Not only does it act as a 'Future Tours Program' for women's cricket, ensuring that everybody plays everybody else over a two-and-a-bit year cycle; but it also adds an extra competitive edge by acting as a qualifying tournament for the 2017 World Cup in England.
Just four of the eight teams involved in the Women's Championship will qualify directly for the World Cup; though there are two caveats here:
- The "bottom" sides get a BIG second-chance, via a qualifying tournament with the "minor" nations; and given the disparities between the "major" and "minor" nations, you've got to think that in all likelihood they would still qualify anyway.
- You also have to wonder what would really happen in practice if England (as hosts) or India actually failed to qualify? Surely TV/ sponsor pressure would be overwhelming to include them regardless?
First, the board have (for the time-being) sorted-out their stand-off with the players over contracts. You may recall that in April 2013, four leading players were offered coaching jobs; but a year later, captain Suzie Bates quit, saying that the demands of the role were too onerous, leaving no room for training or recuperation.
The situation has been resolved by granting 10 players an annual stipend in addition to their match fees and expenses. It isn't a huge amount of money; but it is an improvement on the previous situation; and leaves the 10 leading players in a much healthier situation.
Second, New Zealand cricket have reacted to the challenge of the Women's Championship by appointing two big names - Jacob Oram and Matthew Bell - to the women's coaching staff for the period leading up to their crucial tour to the West Indies this September. With those automatic qualification spots up for grabs, this series matters to New Zealand like never before, and West Indies are one of their key competitors in the fight.

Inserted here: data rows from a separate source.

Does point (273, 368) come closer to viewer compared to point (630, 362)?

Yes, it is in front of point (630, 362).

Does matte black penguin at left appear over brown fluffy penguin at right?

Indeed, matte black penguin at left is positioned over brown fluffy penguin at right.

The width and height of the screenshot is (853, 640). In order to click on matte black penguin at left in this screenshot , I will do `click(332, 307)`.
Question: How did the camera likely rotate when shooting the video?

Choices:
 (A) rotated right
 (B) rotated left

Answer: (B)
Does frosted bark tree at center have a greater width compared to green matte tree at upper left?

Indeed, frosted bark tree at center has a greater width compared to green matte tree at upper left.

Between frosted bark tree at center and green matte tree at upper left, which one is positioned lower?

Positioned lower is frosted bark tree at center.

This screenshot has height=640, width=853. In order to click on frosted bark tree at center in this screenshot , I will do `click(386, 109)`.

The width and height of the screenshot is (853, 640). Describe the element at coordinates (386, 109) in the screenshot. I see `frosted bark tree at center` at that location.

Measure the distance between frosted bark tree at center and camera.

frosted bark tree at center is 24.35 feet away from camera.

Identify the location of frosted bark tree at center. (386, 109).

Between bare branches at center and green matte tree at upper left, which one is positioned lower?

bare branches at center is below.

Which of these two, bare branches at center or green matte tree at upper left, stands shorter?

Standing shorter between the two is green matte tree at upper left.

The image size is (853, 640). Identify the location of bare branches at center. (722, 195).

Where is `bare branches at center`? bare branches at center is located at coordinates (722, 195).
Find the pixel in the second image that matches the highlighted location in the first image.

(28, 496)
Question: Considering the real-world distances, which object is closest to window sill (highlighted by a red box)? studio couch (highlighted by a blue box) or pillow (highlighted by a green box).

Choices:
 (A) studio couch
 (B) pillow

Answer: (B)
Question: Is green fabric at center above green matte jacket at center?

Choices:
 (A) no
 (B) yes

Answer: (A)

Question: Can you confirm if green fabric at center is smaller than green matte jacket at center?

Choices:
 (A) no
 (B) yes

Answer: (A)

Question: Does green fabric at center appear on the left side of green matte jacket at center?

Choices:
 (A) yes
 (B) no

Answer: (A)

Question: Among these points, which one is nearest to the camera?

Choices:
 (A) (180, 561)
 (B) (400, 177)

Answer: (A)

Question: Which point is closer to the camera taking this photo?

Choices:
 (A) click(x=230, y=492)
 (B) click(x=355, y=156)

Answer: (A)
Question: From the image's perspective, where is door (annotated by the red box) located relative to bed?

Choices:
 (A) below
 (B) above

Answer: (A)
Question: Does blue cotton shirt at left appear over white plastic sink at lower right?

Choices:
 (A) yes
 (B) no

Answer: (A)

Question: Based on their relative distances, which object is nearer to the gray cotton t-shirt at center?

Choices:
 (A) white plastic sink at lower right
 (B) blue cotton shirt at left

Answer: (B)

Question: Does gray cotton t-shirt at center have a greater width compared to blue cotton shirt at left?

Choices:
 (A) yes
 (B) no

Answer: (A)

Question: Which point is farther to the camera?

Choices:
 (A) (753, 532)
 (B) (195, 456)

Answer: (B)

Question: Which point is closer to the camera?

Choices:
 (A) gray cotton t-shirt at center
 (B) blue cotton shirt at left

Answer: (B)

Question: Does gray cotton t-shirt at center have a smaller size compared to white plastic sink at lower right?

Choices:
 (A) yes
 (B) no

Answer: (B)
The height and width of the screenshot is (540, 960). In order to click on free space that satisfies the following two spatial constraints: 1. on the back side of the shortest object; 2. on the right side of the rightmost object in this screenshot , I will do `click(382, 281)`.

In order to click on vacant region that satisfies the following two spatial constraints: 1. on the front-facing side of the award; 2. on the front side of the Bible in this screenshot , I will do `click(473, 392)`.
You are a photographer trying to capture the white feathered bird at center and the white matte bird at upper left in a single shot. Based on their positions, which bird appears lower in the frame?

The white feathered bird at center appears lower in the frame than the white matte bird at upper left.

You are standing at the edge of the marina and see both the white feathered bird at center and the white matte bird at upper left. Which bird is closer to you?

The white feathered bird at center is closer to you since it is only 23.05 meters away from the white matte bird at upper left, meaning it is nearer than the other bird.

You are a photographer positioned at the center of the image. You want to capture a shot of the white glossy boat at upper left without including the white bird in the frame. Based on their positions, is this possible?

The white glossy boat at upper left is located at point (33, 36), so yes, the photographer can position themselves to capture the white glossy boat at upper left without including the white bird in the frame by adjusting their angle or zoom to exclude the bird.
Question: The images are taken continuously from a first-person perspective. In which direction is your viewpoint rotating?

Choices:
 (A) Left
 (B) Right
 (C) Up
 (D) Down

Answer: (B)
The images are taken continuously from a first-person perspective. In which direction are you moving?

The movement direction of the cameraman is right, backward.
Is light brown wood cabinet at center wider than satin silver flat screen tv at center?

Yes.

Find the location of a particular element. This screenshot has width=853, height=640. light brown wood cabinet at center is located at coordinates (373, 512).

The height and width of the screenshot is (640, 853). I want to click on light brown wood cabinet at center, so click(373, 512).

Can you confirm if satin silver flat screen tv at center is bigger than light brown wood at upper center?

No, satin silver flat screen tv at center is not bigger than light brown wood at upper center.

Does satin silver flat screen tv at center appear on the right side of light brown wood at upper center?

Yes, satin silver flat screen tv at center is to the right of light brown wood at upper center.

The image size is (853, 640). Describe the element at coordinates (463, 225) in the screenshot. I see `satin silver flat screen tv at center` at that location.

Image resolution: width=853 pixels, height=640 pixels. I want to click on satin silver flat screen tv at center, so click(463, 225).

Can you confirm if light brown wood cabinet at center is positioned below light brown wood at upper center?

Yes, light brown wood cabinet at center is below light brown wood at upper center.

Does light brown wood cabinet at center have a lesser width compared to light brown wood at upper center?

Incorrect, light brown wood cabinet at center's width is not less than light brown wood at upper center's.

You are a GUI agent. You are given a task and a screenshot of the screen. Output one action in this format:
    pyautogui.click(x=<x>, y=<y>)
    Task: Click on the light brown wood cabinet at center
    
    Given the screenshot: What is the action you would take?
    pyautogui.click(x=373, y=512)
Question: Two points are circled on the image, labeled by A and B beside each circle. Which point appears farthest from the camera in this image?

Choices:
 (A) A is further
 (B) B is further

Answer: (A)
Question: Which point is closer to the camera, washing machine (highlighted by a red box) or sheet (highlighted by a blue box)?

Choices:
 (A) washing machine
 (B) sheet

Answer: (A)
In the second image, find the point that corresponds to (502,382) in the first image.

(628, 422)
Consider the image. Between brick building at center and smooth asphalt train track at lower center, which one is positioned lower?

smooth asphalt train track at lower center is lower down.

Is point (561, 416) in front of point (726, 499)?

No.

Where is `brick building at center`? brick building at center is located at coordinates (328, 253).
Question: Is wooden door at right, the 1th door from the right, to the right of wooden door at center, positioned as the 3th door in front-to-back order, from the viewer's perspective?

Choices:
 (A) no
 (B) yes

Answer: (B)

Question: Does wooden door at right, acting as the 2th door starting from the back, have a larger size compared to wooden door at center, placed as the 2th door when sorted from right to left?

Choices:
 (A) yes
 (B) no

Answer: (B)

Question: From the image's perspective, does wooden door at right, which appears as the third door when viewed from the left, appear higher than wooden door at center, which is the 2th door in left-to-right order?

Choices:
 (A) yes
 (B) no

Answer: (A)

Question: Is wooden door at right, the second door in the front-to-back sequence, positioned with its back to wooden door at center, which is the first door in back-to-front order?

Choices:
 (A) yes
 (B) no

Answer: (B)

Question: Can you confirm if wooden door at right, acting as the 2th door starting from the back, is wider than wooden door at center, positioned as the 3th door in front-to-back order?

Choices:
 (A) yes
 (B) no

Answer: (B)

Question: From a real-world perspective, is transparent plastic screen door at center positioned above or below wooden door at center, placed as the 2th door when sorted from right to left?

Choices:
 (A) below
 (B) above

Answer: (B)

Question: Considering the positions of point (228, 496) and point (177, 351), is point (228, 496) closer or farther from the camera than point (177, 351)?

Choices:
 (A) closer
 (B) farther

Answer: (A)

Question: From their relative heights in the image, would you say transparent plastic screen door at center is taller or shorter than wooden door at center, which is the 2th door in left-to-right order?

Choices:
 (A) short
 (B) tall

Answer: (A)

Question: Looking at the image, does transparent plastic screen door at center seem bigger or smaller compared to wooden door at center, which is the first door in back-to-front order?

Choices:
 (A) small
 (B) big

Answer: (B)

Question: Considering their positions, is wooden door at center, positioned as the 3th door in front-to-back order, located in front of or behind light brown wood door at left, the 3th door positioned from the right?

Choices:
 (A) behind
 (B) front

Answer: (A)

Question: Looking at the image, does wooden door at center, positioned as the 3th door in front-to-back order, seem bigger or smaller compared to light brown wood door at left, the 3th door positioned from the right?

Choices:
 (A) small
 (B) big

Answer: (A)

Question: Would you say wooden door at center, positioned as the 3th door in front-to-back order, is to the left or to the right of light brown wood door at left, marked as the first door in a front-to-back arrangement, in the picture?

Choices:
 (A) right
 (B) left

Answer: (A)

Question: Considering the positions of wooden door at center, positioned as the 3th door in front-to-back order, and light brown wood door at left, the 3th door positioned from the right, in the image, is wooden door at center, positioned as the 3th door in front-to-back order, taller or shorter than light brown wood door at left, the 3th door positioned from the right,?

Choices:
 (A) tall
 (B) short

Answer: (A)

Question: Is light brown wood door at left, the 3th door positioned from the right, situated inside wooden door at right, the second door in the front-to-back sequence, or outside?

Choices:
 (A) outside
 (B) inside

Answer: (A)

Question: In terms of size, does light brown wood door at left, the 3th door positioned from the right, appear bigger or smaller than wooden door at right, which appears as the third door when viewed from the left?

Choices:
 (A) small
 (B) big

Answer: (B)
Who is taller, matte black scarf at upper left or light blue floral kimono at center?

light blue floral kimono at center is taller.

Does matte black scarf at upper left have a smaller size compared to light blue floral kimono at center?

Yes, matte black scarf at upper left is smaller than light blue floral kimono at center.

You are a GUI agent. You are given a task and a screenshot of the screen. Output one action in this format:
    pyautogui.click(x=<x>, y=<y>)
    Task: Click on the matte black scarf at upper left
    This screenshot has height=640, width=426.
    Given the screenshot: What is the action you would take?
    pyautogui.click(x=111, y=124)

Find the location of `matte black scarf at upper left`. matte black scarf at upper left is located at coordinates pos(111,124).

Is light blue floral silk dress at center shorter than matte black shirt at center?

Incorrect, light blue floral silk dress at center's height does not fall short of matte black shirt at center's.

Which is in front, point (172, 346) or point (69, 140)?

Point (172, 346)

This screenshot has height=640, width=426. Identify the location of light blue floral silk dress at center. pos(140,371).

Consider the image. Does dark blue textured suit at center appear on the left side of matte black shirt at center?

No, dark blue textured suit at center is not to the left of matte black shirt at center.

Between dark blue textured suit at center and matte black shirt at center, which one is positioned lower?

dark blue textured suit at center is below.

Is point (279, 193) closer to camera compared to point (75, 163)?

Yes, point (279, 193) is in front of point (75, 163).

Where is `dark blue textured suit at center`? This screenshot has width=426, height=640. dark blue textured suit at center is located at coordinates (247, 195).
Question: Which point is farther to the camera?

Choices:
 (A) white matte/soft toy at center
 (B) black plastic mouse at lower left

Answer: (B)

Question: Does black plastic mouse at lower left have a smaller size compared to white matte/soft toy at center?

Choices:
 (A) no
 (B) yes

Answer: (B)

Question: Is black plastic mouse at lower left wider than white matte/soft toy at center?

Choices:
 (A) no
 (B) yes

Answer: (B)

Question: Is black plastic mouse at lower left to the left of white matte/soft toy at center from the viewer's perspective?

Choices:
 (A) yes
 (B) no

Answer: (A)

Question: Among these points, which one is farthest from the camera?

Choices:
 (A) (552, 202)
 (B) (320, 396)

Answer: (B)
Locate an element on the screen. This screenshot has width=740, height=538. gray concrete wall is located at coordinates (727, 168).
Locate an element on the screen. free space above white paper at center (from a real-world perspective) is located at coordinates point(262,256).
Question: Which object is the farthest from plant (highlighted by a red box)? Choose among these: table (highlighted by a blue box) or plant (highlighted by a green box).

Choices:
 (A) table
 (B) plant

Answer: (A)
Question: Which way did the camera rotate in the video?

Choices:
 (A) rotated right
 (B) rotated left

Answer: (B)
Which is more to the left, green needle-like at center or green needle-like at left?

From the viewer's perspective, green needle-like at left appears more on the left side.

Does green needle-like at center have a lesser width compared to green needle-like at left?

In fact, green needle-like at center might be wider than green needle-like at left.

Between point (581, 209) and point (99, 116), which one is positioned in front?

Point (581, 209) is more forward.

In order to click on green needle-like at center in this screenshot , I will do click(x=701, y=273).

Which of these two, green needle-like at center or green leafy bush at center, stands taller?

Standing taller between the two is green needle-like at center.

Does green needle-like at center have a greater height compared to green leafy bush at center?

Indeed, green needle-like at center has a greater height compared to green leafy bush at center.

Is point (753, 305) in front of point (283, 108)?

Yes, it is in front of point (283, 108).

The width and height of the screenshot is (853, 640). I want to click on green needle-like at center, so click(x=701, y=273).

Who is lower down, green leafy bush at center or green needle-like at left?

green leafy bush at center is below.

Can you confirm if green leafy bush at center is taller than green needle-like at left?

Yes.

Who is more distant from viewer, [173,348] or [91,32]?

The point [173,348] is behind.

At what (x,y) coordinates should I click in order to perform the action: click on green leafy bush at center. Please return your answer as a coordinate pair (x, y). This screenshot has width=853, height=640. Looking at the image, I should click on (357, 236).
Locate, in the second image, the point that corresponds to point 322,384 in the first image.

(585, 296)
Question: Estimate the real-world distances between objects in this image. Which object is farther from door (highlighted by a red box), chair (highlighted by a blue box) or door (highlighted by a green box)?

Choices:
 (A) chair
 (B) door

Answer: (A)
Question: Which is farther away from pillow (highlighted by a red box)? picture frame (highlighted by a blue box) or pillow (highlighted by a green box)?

Oram and Bell bring a wealth of knowledge and experience to the New Zealand women's setup - and they are going to need it, because the competition is getting fierce as England, Australia, India, West Indies, New Zealand and South Africa all scrap it out; with Pakistan and Sri Lanka also in the mix with the potential to cause an upset at any time.
It's going to be an exciting couple of years for international women's cricket!